* begin *

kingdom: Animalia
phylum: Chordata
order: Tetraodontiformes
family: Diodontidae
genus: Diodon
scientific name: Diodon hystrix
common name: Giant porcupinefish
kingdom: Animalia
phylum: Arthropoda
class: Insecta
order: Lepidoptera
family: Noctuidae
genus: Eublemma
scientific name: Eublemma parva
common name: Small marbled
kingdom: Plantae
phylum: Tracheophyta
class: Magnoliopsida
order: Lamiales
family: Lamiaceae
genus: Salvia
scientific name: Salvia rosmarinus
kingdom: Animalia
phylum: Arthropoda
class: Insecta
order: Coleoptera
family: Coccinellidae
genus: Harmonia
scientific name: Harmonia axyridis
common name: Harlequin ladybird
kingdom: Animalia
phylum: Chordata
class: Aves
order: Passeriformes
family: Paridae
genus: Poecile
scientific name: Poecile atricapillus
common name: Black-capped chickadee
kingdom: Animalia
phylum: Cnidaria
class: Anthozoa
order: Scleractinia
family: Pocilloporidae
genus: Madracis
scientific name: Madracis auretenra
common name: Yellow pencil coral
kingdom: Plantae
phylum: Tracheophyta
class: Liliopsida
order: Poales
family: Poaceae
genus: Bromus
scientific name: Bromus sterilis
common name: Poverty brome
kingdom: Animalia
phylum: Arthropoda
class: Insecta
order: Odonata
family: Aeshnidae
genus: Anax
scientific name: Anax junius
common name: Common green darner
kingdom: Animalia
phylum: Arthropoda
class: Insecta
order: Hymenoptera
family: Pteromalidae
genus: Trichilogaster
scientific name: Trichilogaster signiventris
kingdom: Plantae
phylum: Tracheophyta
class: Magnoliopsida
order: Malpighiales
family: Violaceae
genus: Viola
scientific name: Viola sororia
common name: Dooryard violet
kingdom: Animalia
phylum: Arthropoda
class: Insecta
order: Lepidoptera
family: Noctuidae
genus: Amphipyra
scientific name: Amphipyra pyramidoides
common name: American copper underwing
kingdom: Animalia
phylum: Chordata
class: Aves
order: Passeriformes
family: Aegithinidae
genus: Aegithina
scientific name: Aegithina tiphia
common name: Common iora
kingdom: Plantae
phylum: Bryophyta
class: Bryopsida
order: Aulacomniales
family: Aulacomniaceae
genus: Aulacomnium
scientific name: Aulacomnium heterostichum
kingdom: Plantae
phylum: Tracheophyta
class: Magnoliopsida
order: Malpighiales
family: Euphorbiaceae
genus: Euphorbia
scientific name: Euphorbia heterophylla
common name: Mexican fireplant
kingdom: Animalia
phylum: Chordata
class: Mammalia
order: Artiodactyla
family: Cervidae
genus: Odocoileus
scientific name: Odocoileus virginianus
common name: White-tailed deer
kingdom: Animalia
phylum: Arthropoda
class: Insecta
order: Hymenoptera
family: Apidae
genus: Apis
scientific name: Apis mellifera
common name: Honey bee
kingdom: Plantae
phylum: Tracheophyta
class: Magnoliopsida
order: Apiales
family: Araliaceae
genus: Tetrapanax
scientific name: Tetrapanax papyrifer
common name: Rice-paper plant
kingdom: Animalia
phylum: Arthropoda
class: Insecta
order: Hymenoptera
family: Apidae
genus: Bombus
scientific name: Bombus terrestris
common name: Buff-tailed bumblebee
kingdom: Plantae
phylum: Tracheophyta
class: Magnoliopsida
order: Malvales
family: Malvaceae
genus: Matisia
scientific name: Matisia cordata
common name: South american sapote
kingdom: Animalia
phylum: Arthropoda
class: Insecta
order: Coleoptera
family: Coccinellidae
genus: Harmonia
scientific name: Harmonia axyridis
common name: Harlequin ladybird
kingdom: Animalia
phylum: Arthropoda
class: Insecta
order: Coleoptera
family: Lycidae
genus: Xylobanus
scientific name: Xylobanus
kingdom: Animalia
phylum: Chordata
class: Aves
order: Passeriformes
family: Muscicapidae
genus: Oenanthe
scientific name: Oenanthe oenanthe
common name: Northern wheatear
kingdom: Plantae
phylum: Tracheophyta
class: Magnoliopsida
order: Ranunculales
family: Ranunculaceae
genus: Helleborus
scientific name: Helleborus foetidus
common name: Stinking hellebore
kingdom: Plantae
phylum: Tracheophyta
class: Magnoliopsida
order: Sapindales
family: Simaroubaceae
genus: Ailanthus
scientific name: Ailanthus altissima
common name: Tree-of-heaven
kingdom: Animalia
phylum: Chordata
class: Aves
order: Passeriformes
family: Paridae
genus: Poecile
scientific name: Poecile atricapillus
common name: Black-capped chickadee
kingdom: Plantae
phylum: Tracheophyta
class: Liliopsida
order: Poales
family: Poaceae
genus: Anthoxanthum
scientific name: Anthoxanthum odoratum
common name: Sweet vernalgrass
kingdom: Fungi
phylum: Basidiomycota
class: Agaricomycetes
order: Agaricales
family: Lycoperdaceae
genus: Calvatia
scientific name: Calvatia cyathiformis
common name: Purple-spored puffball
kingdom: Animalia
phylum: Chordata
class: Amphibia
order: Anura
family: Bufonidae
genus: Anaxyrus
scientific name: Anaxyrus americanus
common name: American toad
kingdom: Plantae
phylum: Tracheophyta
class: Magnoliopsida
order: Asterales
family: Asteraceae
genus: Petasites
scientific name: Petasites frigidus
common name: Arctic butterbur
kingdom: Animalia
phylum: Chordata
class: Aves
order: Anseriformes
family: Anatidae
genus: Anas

* end *

▶ _Objective_
Render every line of the records as a Markdown table with two columns, Row and Line. Number the rows in order and leave out any blank lines.

▶ _Task answer_
| Row | Line |
|---|---|
| 1 | kingdom: Animalia |
| 2 | phylum: Chordata |
| 3 | order: Tetraodontiformes |
| 4 | family: Diodontidae |
| 5 | genus: Diodon |
| 6 | scientific name: Diodon hystrix |
| 7 | common name: Giant porcupinefish |
| 8 | kingdom: Animalia |
| 9 | phylum: Arthropoda |
| 10 | class: Insecta |
| 11 | order: Lepidoptera |
| 12 | family: Noctuidae |
| 13 | genus: Eublemma |
| 14 | scientific name: Eublemma parva |
| 15 | common name: Small marbled |
| 16 | kingdom: Plantae |
| 17 | phylum: Tracheophyta |
| 18 | class: Magnoliopsida |
| 19 | order: Lamiales |
| 20 | family: Lamiaceae |
| 21 | genus: Salvia |
| 22 | scientific name: Salvia rosmarinus |
| 23 | kingdom: Animalia |
| 24 | phylum: Arthropoda |
| 25 | class: Insecta |
| 26 | order: Coleoptera |
| 27 | family: Coccinellidae |
| 28 | genus: Harmonia |
| 29 | scientific name: Harmonia axyridis |
| 30 | common name: Harlequin ladybird |
| 31 | kingdom: Animalia |
| 32 | phylum: Chordata |
| 33 | class: Aves |
| 34 | order: Passeriformes |
| 35 | family: Paridae |
| 36 | genus: Poecile |
| 37 | scientific name: Poecile atricapillus |
| 38 | common name: Black-capped chickadee |
| 39 | kingdom: Animalia |
| 40 | phylum: Cnidaria |
| 41 | class: Anthozoa |
| 42 | order: Scleractinia |
| 43 | family: Pocilloporidae |
| 44 | genus: Madracis |
| 45 | scientific name: Madracis auretenra |
| 46 | common name: Yellow pencil coral |
| 47 | kingdom: Plantae |
| 48 | phylum: Tracheophyta |
| 49 | class: Liliopsida |
| 50 | order: Poales |
| 51 | family: Poaceae |
| 52 | genus: Bromus |
| 53 | scientific name: Bromus sterilis |
| 54 | common name: Poverty brome |
| 55 | kingdom: Animalia |
| 56 | phylum: Arthropoda |
| 57 | class: Insecta |
| 58 | order: Odonata |
| 59 | family: Aeshnidae |
| 60 | genus: Anax |
| 61 | scientific name: Anax junius |
| 62 | common name: Common green darner |
| 63 | kingdom: Animalia |
| 64 | phylum: Arthropoda |
| 65 | class: Insecta |
| 66 | order: Hymenoptera |
| 67 | family: Pteromalidae |
| 68 | genus: Trichilogaster |
| 69 | scientific name: Trichilogaster signiventris |
| 70 | kingdom: Plantae |
| 71 | phylum: Tracheophyta |
| 72 | class: Magnoliopsida |
| 73 | order: Malpighiales |
| 74 | family: Violaceae |
| 75 | genus: Viola |
| 76 | scientific name: Viola sororia |
| 77 | common name: Dooryard violet |
| 78 | kingdom: Animalia |
| 79 | phylum: Arthropoda |
| 80 | class: Insecta |
| 81 | order: Lepidoptera |
| 82 | family: Noctuidae |
| 83 | genus: Amphipyra |
| 84 | scientific name: Amphipyra pyramidoides |
| 85 | common name: American copper underwing |
| 86 | kingdom: Animalia |
| 87 | phylum: Chordata |
| 88 | class: Aves |
| 89 | order: Passeriformes |
| 90 | family: Aegithinidae |
| 91 | genus: Aegithina |
| 92 | scientific name: Aegithina tiphia |
| 93 | common name: Common iora |
| 94 | kingdom: Plantae |
| 95 | phylum: Bryophyta |
| 96 | class: Bryopsida |
| 97 | order: Aulacomniales |
| 98 | family: Aulacomniaceae |
| 99 | genus: Aulacomnium |
| 100 | scientific name: Aulacomnium heterostichum |
| 101 | kingdom: Plantae |
| 102 | phylum: Tracheophyta |
| 103 | class: Magnoliopsida |
| 104 | order: Malpighiales |
| 105 | family: Euphorbiaceae |
| 106 | genus: Euphorbia |
| 107 | scientific name: Euphorbia heterophylla |
| 108 | common name: Mexican fireplant |
| 109 | kingdom: Animalia |
| 110 | phylum: Chordata |
| 111 | class: Mammalia |
| 112 | order: Artiodactyla |
| 113 | family: Cervidae |
| 114 | genus: Odocoileus |
| 115 | scientific name: Odocoileus virginianus |
| 116 | common name: White-tailed deer |
| 117 | kingdom: Animalia |
| 118 | phylum: Arthropoda |
| 119 | class: Insecta |
| 120 | order: Hymenoptera |
| 121 | family: Apidae |
| 122 | genus: Apis |
| 123 | scientific name: Apis mellifera |
| 124 | common name: Honey bee |
| 125 | kingdom: Plantae |
| 126 | phylum: Tracheophyta |
| 127 | class: Magnoliopsida |
| 128 | order: Apiales |
| 129 | family: Araliaceae |
| 130 | genus: Tetrapanax |
| 131 | scientific name: Tetrapanax papyrifer |
| 132 | common name: Rice-paper plant |
| 133 | kingdom: Animalia |
| 134 | phylum: Arthropoda |
| 135 | class: Insecta |
| 136 | order: Hymenoptera |
| 137 | family: Apidae |
| 138 | genus: Bombus |
| 139 | scientific name: Bombus terrestris |
| 140 | common name: Buff-tailed bumblebee |
| 141 | kingdom: Plantae |
| 142 | phylum: Tracheophyta |
| 143 | class: Magnoliopsida |
| 144 | order: Malvales |
| 145 | family: Malvaceae |
| 146 | genus: Matisia |
| 147 | scientific name: Matisia cordata |
| 148 | common name: South american sapote |
| 149 | kingdom: Animalia |
| 150 | phylum: Arthropoda |
| 151 | class: Insecta |
| 152 | order: Coleoptera |
| 153 | family: Coccinellidae |
| 154 | genus: Harmonia |
| 155 | scientific name: Harmonia axyridis |
| 156 | common name: Harlequin ladybird |
| 157 | kingdom: Animalia |
| 158 | phylum: Arthropoda |
| 159 | class: Insecta |
| 160 | order: Coleoptera |
| 161 | family: Lycidae |
| 162 | genus: Xylobanus |
| 163 | scientific name: Xylobanus |
| 164 | kingdom: Animalia |
| 165 | phylum: Chordata |
| 166 | class: Aves |
| 167 | order: Passeriformes |
| 168 | family: Muscicapidae |
| 169 | genus: Oenanthe |
| 170 | scientific name: Oenanthe oenanthe |
| 171 | common name: Northern wheatear |
| 172 | kingdom: Plantae |
| 173 | phylum: Tracheophyta |
| 174 | class: Magnoliopsida |
| 175 | order: Ranunculales |
| 176 | family: Ranunculaceae |
| 177 | genus: Helleborus |
| 178 | scientific name: Helleborus foetidus |
| 179 | common name: Stinking hellebore |
| 180 | kingdom: Plantae |
| 181 | phylum: Tracheophyta |
| 182 | class: Magnoliopsida |
| 183 | order: Sapindales |
| 184 | family: Simaroubaceae |
| 185 | genus: Ailanthus |
| 186 | scientific name: Ailanthus altissima |
| 187 | common name: Tree-of-heaven |
| 188 | kingdom: Animalia |
| 189 | phylum: Chordata |
| 190 | class: Aves |
| 191 | order: Passeriformes |
| 192 | family: Paridae |
| 193 | genus: Poecile |
| 194 | scientific name: Poecile atricapillus |
| 195 | common name: Black-capped chickadee |
| 196 | kingdom: Plantae |
| 197 | phylum: Tracheophyta |
| 198 | class: Liliopsida |
| 199 | order: Poales |
| 200 | family: Poaceae |
| 201 | genus: Anthoxanthum |
| 202 | scientific name: Anthoxanthum odoratum |
| 203 | common name: Sweet vernalgrass |
| 204 | kingdom: Fungi |
| 205 | phylum: Basidiomycota |
| 206 | class: Agaricomycetes |
| 207 | order: Agaricales |
| 208 | family: Lycoperdaceae |
| 209 | genus: Calvatia |
| 210 | scientific name: Calvatia cyathiformis |
| 211 | common name: Purple-spored puffball |
| 212 | kingdom: Animalia |
| 213 | phylum: Chordata |
| 214 | class: Amphibia |
| 215 | order: Anura |
| 216 | family: Bufonidae |
| 217 | genus: Anaxyrus |
| 218 | scientific name: Anaxyrus americanus |
| 219 | common name: American toad |
| 220 | kingdom: Plantae |
| 221 | phylum: Tracheophyta |
| 222 | class: Magnoliopsida |
| 223 | order: Asterales |
| 224 | family: Asteraceae |
| 225 | genus: Petasites |
| 226 | scientific name: Petasites frigidus |
| 227 | common name: Arctic butterbur |
| 228 | kingdom: Animalia |
| 229 | phylum: Chordata |
| 230 | class: Aves |
| 231 | order: Anseriformes |
| 232 | family: Anatidae |
| 233 | genus: Anas |